All that was still mostly fairytale matter to us in the East, but it was the reason for the raids, for our straggling government gathering horses for its defensive army, so there had to be a decent amount of truth to what was taking place out there. And if they were beginning to raid the East, that could only mean Gabriel's Empire was becoming reality, or that his army was simply a wicked, wicked thing indeed, requiring as great a defense as could be mustered. Either one did not sound as if it boded well for a nation already struggling with recovery.
I heard the sound of someone closing the camp gates behind me as I cast out across the open land. I could imagine the look of dismay on their faces: What a shame. The Shardscape was unforgiving, and it was obvious enough that I was bailing out of that place of shelter off a whim. Impulsively immersing myself in the richly-sabotaged landscape without looking back. It would not be the first time I had done something impulsive, though. That tendency had debuted around the same time I began to revel
in the art of taming wild horses.
It was dark across the rubble, hampering my attempts at locating Jay. I skittered up onto one of the mounds, finding my balance in the unsteady mess as I surveyed the countryside for his shrinking silhouette. There were too many forms, too many textures vying for relevance throughout the territory. It was the sound of him, rather, that clued me in to is whereabouts. The faint gravelly evidence of his progress chaffed across the quiet, glancing over the surfaces of The Shardscape and echoing in its pockets. Then, I pinpointed his figure, all but camouflaged in spite of its motion. It flowed steadily Westward, making swift progress of the territory.
I pushed off after him, skittering down my pedestal of rubble and hastening to navigate my way across the natural obstacle course that stood between us. The copse of trees that I harvested wild bird eggs stood on my left, its black spires flashing by as I scurried after my expiring companion. The beady eyes of a thousand nesting birds watched me go.
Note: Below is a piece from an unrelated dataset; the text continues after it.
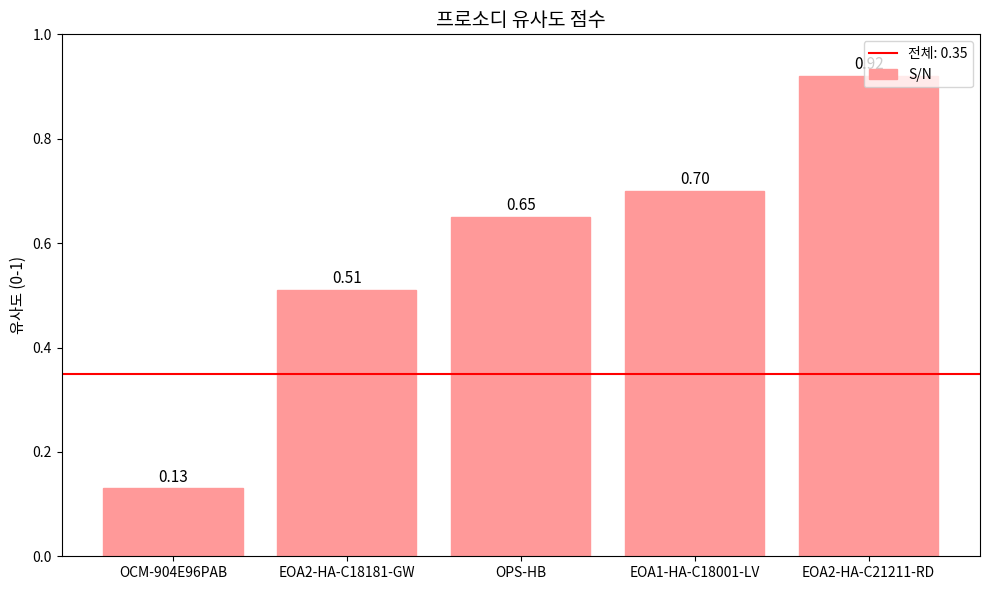

What is the sum of the values at OPS-HB and EOA2-HA-C21211-RD?

1.6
Jay turned before I reached him, my pursuit too blusterous to go unnoticed behind him. I could not guess what his reaction would be to my tagging along, and getting close enough to make out his features in the dark did nothing to tell me. He was as unreadable as ever.
I rested my hands on my legs when I reached him, panting. I may have been a strong rider, but that used very different muscles than covering distance on foot – especially the manner of distance we boasted in the wake of the upheavals.
Jay eyed me, saying nothing as I recovered, waiting for my explanation. He could wait out a stopped clock, that one, and emerge with his patience intact.
I straightened, searching for words, realizing I hadn't prepared any. One did not think of preparing words when prompting an exchange with a lifelong friend, but, facing him, I found myself at a loss. Perhaps it was the pressure of his gaze, steady and waiting and... really rather unsympathetic, if you didn't know him. Maybe even if you did. Shifting awkwardly, I wrung my hands out, trying to think of the best way to make my case. The smell of lavender soap mixed with horse grime crushed forth as I did so.